Five things we learned from Daytona's Bud Shootout
It was only a 75-lap exhibition, but following the first repave since 1978 wide eyes and great expectations were placed on NASCAR's crown jewel speedway down in Daytona Beach. The Bud Shootout, featuring a hodgepodge of entrants (from last year's top 12 finishers to former Daytona 500 champs) was the equivalent to a public, experimental test session for NASCAR's Super Bowl on the 2.5-mile oval next Sunday. Twenty-four drivers got an eight-day head start on how to handle new asphalt under race conditions, deal with the draft and find a dancing partner -- or two -- that'll help them take the checkered flag first when the big prize comes next week.
So why did what they discover relate more to Valentine's Day than actual racing? It's one of five things you should know now that the green flag's officially dropped on NASCAR 2011:
Synchronized driving. The two-car tango. Restricted love. Nicknames were flying all over the place from fans after witnessing a type of race unlike anything Daytona has ever seen. In some sort of Valentine's Day Twilight Zone, an event typically defined by big packs devolved into pairs of two-car freight trains pairing up and drafting together for maximum speed. The shape of NASCAR's new cars, introduced in 2007 and armed with a new front end this year, lends itself to coupling up, but this race was the one where seemingly everyone figured out that secret. Shattering NASCAR's mythical "200 mph safety barrier," these duos were churning out laps of 205, even 206 miles an hour while breaking up the behemoth, 24-car pack by a bumpdraft that made both cars look stuck together like glue.
"It's really difficult," Carl Edwards said of the style of competition. "You have to really trust the guy that is pushing you."
Of course, that's not easy when most drivers have little to no experience at it. NASCAR's bumpdrafting rules went away during the "Have at it, boys" push that defined 2010, but I don't think anyone expected cars to turn into perpetual two-car cabooses, driving up RPMs toward the dangerous 10,000 RPM range while causing confusion for fans, crew chiefs, even spotters who found their most important job was making deals with other drivers so their own could have a partner.
"We've never done this before, pushing like this," Greg Biffle said. "So it's just something new."

**Raw records**
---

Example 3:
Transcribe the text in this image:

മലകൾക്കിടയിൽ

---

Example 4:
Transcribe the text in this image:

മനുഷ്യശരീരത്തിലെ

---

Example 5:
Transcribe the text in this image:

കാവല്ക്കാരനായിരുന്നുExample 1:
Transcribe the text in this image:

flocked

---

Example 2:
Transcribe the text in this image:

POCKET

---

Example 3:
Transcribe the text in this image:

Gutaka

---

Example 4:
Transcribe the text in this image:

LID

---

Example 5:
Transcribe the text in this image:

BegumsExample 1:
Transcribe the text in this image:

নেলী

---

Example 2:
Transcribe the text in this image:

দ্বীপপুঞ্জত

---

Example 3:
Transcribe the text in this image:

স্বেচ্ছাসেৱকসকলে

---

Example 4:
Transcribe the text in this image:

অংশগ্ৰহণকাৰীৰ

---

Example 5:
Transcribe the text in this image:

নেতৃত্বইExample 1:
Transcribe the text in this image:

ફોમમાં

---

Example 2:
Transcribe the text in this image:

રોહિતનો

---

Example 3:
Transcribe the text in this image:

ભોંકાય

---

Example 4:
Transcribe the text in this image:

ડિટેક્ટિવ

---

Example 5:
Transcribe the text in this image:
* * *
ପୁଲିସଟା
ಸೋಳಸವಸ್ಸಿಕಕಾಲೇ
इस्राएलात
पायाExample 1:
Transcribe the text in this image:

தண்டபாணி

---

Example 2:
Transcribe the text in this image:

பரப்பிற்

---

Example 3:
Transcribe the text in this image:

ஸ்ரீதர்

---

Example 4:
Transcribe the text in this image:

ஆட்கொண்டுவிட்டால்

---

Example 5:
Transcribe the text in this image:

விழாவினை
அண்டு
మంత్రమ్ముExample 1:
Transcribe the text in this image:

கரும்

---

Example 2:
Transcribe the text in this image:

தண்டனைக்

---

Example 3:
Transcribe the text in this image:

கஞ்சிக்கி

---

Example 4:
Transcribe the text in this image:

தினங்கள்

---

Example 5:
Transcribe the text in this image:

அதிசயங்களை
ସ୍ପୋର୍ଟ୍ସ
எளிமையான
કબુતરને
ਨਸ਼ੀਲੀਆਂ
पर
--
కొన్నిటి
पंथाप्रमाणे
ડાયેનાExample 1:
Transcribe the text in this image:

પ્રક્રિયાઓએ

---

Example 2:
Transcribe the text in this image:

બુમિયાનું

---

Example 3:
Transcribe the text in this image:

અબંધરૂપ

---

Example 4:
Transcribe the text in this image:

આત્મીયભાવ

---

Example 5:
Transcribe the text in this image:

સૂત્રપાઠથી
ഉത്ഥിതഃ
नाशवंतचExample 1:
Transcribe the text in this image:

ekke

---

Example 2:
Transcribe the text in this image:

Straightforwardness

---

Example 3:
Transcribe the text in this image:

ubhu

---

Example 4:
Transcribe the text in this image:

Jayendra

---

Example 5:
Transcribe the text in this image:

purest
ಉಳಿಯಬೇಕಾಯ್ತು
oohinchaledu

**The tasks**
#1 Please reproduce the Bud Shootout article word for word, beginning at "Five things we" and stopping after "comes next week.".
#2 Resume the Bud Shootout article after its final sentence and carry it forward.

**Task-by-task answers**
#1
Five things we learned from Daytona's Bud Shootout
It was only a 75-lap exhibition, but following the first repave since 1978 wide eyes and great expectations were placed on NASCAR's crown jewel speedway down in Daytona Beach. The Bud Shootout, featuring a hodgepodge of entrants (from last year's top 12 finishers to former Daytona 500 champs) was the equivalent to a public, experimental test session for NASCAR's Super Bowl on the 2.5-mile oval next Sunday. Twenty-four drivers got an eight-day head start on how to handle new asphalt under race conditions, deal with the draft and find a dancing partner -- or two -- that'll help them take the checkered flag first when the big prize comes next week.

#2
Uh-oh. If there's anything the last five years have shown, change doesn't come easy in this sport, and there were plenty of drivers concerned with the new setup. For 23 years, restricted engines at Daytona and Talladega had made it impossible for drivers to jump out of line and win races by themselves, but now? Their relationship pairings, based on off-track friendship (see point No. 3 below) as much as on-track chemistry, seem ridiculous for athletic competition.
Love me ...
"It has its own excitement and interest that's all new that all of us are trying to get adjusted to," Jeff Gordon said.
Or love me not ...
"It's going to be what we got," Kyle Busch said. "It's not going to change here in the next week or two unless we go back to the rules where you can't push each other through the corners and NASCAR's going to police it. Eventually there's going to be a mismatch somewhere, somehow and it's not going to work out for the best of somebody."
"I think it would be a better race to see us all grouped up rather than the two-car deals and pushing each other around."
We'll find out in eight days.
To make this night even more bizarre,
But should there even be an "out of bounds" on the last lap? You know it's never good when FOX's Mike Joy says on TV, "Who will go to Victory Lane? That is the question NASCAR officials will decide for us." In the end, they decided Hamlin should be penalized, giving Busch the win and leaving the culprit claiming there was nothing he could have done differently.
"That yellow line is there to protect us," he said, claiming that trying to keep from wrecking isn't cheating. "I just chose to take the safer route. A win in the Shootout is not worth sending the 39 (Newman) through the grandstands. For me, as fast as we're running -- if I get into his left rear, that car will go airborne. It was a tough position."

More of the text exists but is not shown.